__Selected passage__.
Well, I'm probably starting to go through the other change too:tongue_smilie: Yea, I guess she will be pulling away more. . .

 

My DD12 and I have totally opposite personalities as well. I find myself grieving sometimes, because all the things I dreamed about sharing with her and passing on to her are gone in the dust! She doesn't give a patooty about ANY of the things I enjoy or want to share.

 

I have ups and downs. When I get in a phase where all I see are the negatives, and start thinking "I don't LIKE you", I have to pull myself away and regroup, and remember how much parenting is about the relationship rather than all those things I am trying to accomplish (make her more responsible, not as lazy, more dependable, etc etc). I have to let go of those things (not stop working on them, but stop the emotional attachment to them) and try to just enjoy her and LISTEN to her and see the good in her.

 

It is a constant battle, because I do better for awhile but then get negative again. Then I go to regroup myself - again! I can really see a difference though when I change my attitude toward her. The way she responds changes almost immediately. So while its hard, I will keep doing it. I won't give up!

Dataset entries

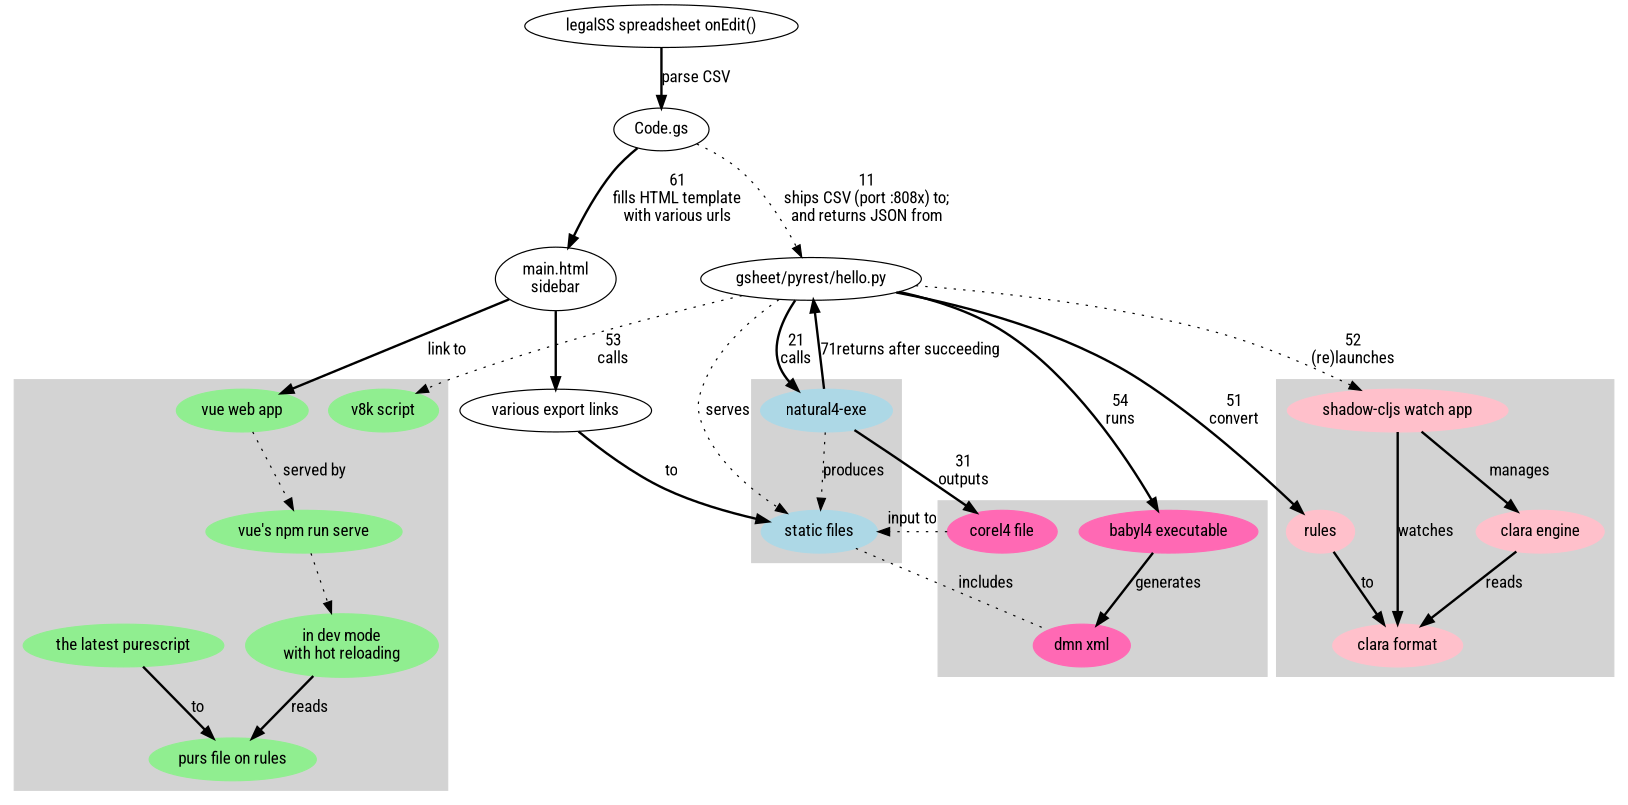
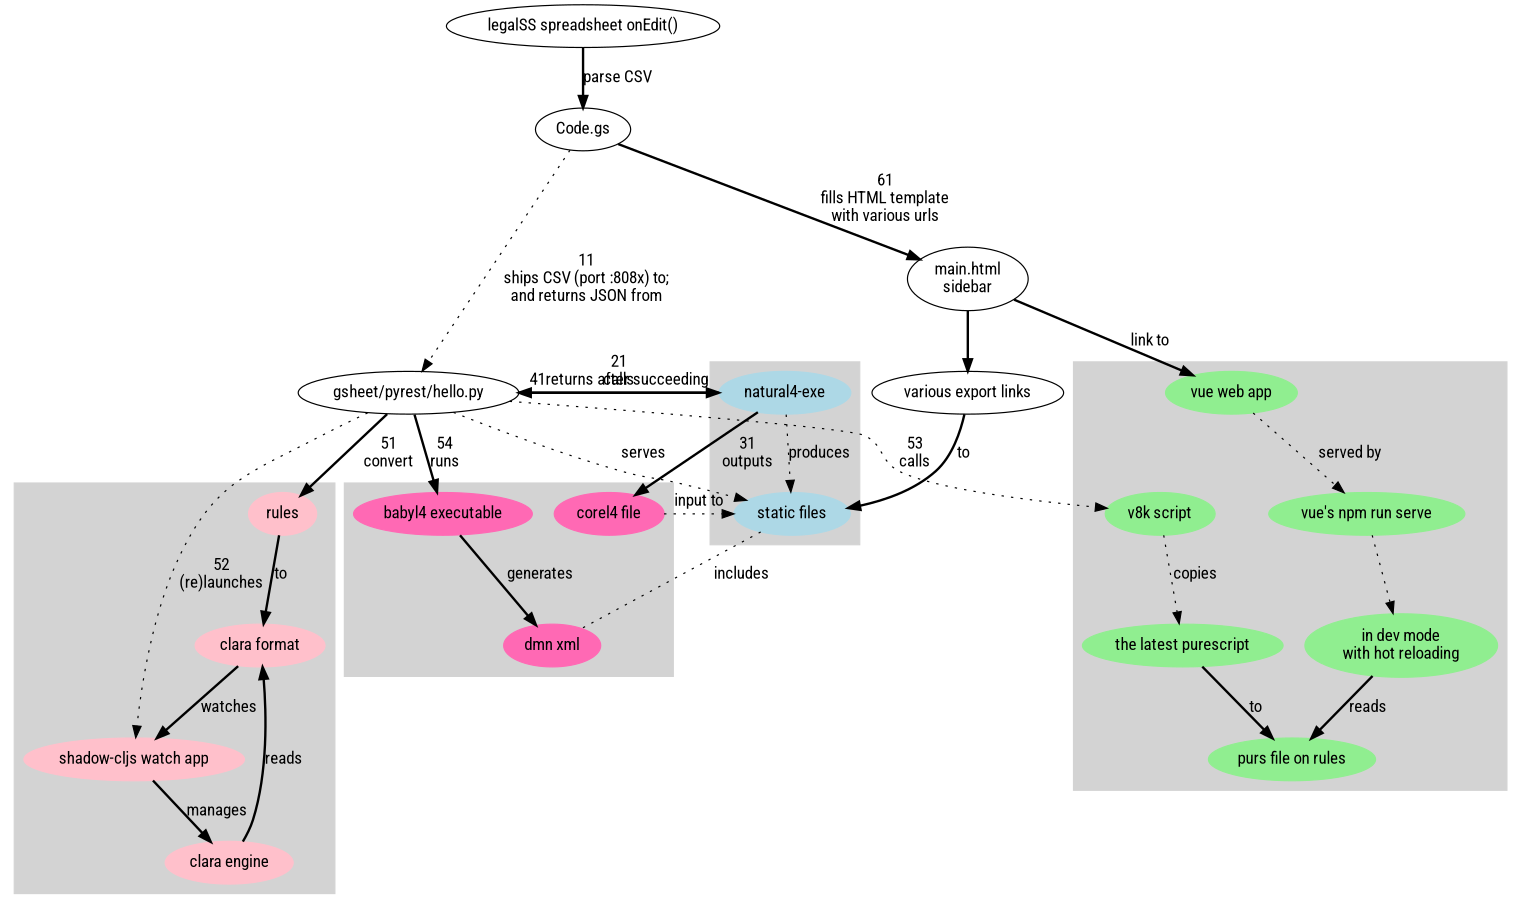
  digraph {
    fontname="Roboto Condensed"
    node [color=lightgreen fontname="Roboto Condensed" style=filled]
    edge [fontname="Roboto Condensed" style=bold]
    "static files" [color=lightblue]
    "natural4-exe" [color=lightblue]
    "vue web app"
    "v8k script"
    "vue's npm run serve"
    "in dev mode\nwith hot reloading"
    "the latest purescript"
    n8 [label="purs file on rules"]
    "corel4 file" [color=hotpink]
    "babyl4 executable" [color=hotpink]
    "dmn xml" [color=hotpink]
    rules [color=pink]
    "clara format" [color=pink]
    "shadow-cljs watch app" [color=pink]
    "clara engine" [color=pink]
    n16 [label="gsheet/pyrest/hello.py" color="" style=""]
    "legalSS spreadsheet onEdit()" [color="" style=""]
    "Code.gs" [color="" style=""]
    "main.html\nsidebar" [color="" style=""]
    "various export links" [color="" style=""]
    subgraph cluster_1 {
      color=lightgrey
      style=filled
      "static files"
      "natural4-exe"
    }
    subgraph cluster_2 {
      color=lightgrey
      style=filled
      "vue web app"
      "v8k script"
      "vue's npm run serve"
      "in dev mode\nwith hot reloading"
      "the latest purescript"
      n8
    }
    subgraph cluster_3 {
      color=lightgrey
      style=filled
      "corel4 file"
      "babyl4 executable"
      "dmn xml"
    }
    subgraph cluster_4 {
      color=lightgrey
      style=filled
      rules
      "clara format"
      "shadow-cljs watch app"
      "clara engine"
    }
    "static files" -> "dmn xml" [arrowhead=none label=includes style=dotted]
    "natural4-exe" -> "static files" [label=produces style=dotted]
    "natural4-exe" -> "corel4 file" [label="31\noutputs"]
-   "natural4-exe" -> n16 [label="71returns after succeeding"]
+   "natural4-exe" -> n16 [label="41returns after succeeding"]
    "vue web app" -> "vue's npm run serve" [label="served by" style=dotted]
+   "v8k script" -> "the latest purescript" [label=copies style=dotted]
    "vue's npm run serve" -> "in dev mode\nwith hot reloading" [style=dotted]
    "in dev mode\nwith hot reloading" -> n8 [label=reads]
    "the latest purescript" -> n8 [label=to]
    "corel4 file" -> "static files" [label="input to" style=dotted]
    "babyl4 executable" -> "dmn xml" [label=generates]
    rules -> "clara format" [label=to]
-   "shadow-cljs watch app" -> "clara format" [label=watches]
+   "clara format" -> "shadow-cljs watch app" [label=watches]
    "shadow-cljs watch app" -> "clara engine" [label=manages]
    "clara engine" -> "clara format" [label=reads]
    n16 -> "static files" [label=serves style=dotted]
    n16 -> "natural4-exe" [label="21\ncalls"]
    n16 -> "v8k script" [label="53\ncalls" style=dotted]
    n16 -> "babyl4 executable" [label="54\nruns"]
    n16 -> rules [label="51\nconvert"]
    n16 -> "shadow-cljs watch app" [label="52\n(re)launches" style=dotted]
    "legalSS spreadsheet onEdit()" -> "Code.gs" [label="parse CSV"]
    "Code.gs" -> n16 [label="11\nships CSV (port :808x) to;\nand returns JSON from" style=dotted]
    "Code.gs" -> "main.html\nsidebar" [label="61\nfills HTML template\nwith various urls"]
    "main.html\nsidebar" -> "vue web app" [label="link to"]
    "main.html\nsidebar" -> "various export links"
    "various export links" -> "static files" [label=to]
  }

__Goals__.
**a.** According to the forum post about parenting, what changes almost immediately when the writer's attitude toward the daughter changes?
**b.** Transcribe the part of the forum post about parenting that opens with the words containing "I have ups and" and closes with "good in her.".

__Problem solutions__.
**a.** The way the daughter responds changes almost immediately.

**b.**
I have ups and downs. When I get in a phase where all I see are the negatives, and start thinking "I don't LIKE you", I have to pull myself away and regroup, and remember how much parenting is about the relationship rather than all those things I am trying to accomplish (make her more responsible, not as lazy, more dependable, etc etc). I have to let go of those things (not stop working on them, but stop the emotional attachment to them) and try to just enjoy her and LISTEN to her and see the good in her.